Exercise text -
★ ★ ★ ★ ★ ★ ★

I am going to going to click on LastSale and I will sort that. See, it goes down to 1 cent. What's up at the top? Okay, I have a few N/As in there too, and if I left those in there, those three values could turn the 2800 and 18 others into String variables, so I don't want that. I'll press Clear Contents, and then I have a few here under MarketCap. I will clear those. I am going to sort MarketCap separately, just to double-check.

And look, we have one more right there. Once we have done that, I believe we are ready to import this. It's okay that I have N/As in Sector because that's a text variable anyhow. I am just going to come back over to the first column, Symbol, column A, and sort that by the Symbol again from top to bottom. So we start at the Australia Acquisition Corp. I am going to save this data set, and then I need to close it because SPSS can't open it if it's open in Excel.

★ ★ ★ ★ ★ ★ ★

Records shown -
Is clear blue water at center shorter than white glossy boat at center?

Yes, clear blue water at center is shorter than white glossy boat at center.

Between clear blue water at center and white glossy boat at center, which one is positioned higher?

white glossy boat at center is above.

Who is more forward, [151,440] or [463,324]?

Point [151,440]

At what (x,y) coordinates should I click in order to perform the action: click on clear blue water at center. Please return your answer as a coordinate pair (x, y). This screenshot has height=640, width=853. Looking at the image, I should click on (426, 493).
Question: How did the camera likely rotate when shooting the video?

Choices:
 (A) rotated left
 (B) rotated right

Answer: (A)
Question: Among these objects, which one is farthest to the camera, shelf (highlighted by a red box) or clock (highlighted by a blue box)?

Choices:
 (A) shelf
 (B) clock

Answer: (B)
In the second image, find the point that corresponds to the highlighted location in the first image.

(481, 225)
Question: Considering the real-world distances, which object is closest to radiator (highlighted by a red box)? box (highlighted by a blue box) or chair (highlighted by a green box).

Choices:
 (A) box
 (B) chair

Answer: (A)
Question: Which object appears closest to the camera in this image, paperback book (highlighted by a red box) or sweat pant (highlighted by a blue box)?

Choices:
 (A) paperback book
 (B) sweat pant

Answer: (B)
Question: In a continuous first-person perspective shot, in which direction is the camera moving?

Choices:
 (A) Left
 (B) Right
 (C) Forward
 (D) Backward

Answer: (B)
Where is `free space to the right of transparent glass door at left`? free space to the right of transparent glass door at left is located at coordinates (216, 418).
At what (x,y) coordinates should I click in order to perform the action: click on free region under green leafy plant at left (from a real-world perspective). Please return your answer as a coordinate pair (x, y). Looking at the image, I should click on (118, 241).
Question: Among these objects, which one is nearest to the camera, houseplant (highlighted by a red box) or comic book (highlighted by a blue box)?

★ ★ ★ ★ ★ ★ ★

Questions on the material -
1. Answer these questions from the spreadsheet tutorial:
(a) What is the lowest value shown when LastSale is sorted?
(b) Why is it acceptable to leave the N/As in Sector?
(c) Which company comes first after the Symbol column is sorted again?
2. Print the passage of the spreadsheet tutorial starting with "I am going to going" and going on through "open in Excel.".
The rows are drawn from a source separate from the spreadsheet tutorial.

Answer set -
1.
(a) 1 cent.
(b) Sector is a text variable anyhow.
(c) The Australia Acquisition Corp.

2.
I am going to going to click on LastSale and I will sort that. See, it goes down to 1 cent. What's up at the top? Okay, I have a few N/As in there too, and if I left those in there, those three values could turn the 2800 and 18 others into String variables, so I don't want that. I'll press Clear Contents, and then I have a few here under MarketCap. I will clear those. I am going to sort MarketCap separately, just to double-check.

And look, we have one more right there. Once we have done that, I believe we are ready to import this. It's okay that I have N/As in Sector because that's a text variable anyhow. I am just going to come back over to the first column, Symbol, column A, and sort that by the Symbol again from top to bottom. So we start at the Australia Acquisition Corp. I am going to save this data set, and then I need to close it because SPSS can't open it if it's open in Excel.